# Cowboys @ Panthers 1PM 10-21



## Diable (Apr 26, 2005)

Damn I didn't expect much of this team, but I would like them to stop disappointing me for one day. Kalil is out for the season and Gamble might be as well, so we're going to be without our only good lineman and our best DB. So our weaknesses are even weaker now. Not even sure what our strengths are. Beason is out, but that just means Kuechly gets to move to the middle where he's more comfortable. I would really love to see Cam start playing up to his capabilities, but I think a big part of the problem is that he's well aware of how bad his line is.

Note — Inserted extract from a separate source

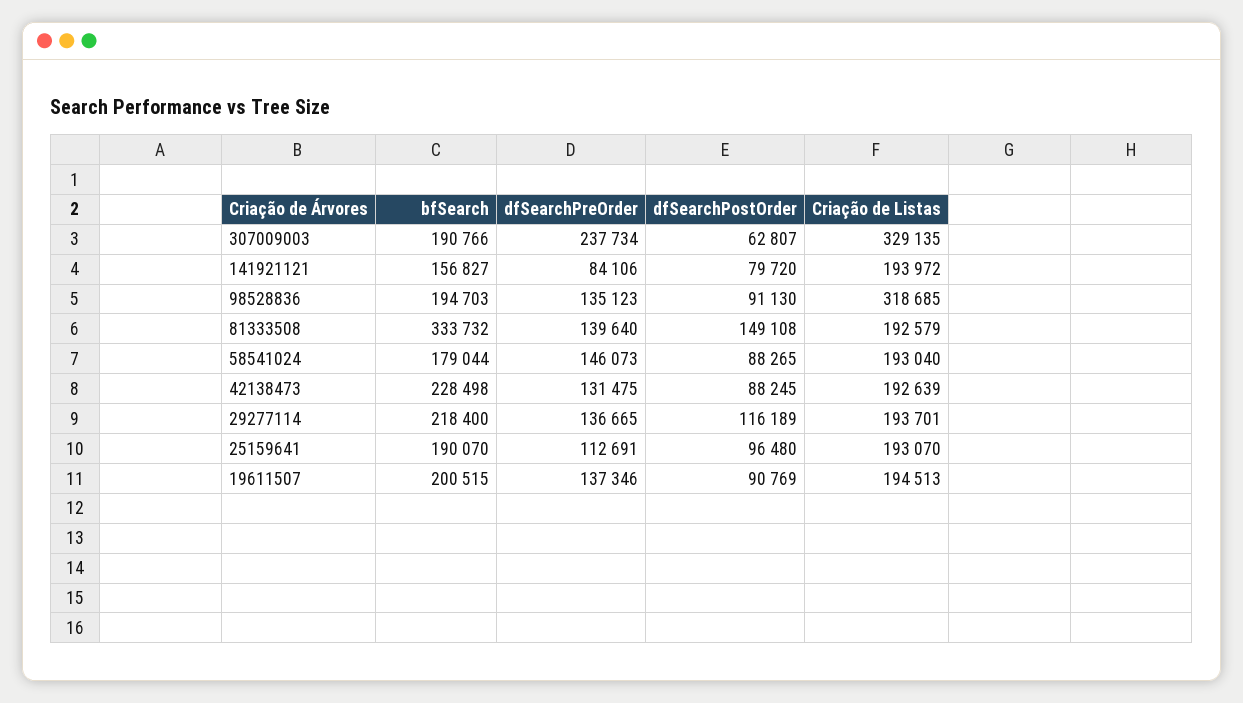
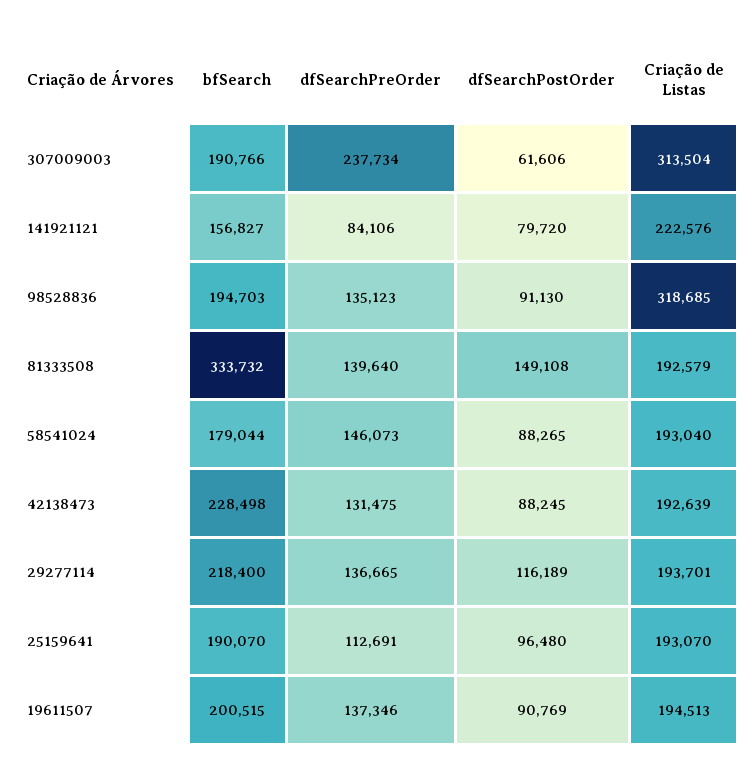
dfSearchPostOrder, 307009003: 62807 -> 61606
Criação de Listas, 307009003: 329135 -> 313504
Criação de Listas, 141921121: 193972 -> 222576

At least the Tar Heel fans are crying into their pillows tonight.


----------



## Diable (Apr 26, 2005)

Geeshm Cam has two spectacular runs and a couple of nice balls...then he misses the receiver by ten yards on that pick...just baffling.


----------



## Diable (Apr 26, 2005)

All things considered we didn't play horribly in this game. We just didn't play well enough. The refs surely did us no favors at all on our last real chance. It sure as hell did not look as though Dallas should have been awarded that timeout and that was definitely pass interference on the fourth down play. The horsecollar was a bad call, but they were calling what it looked like instead of what it was. If we were a slightly better team we'd have a winning record right now, but we keep losing games that we should be able to win.


----------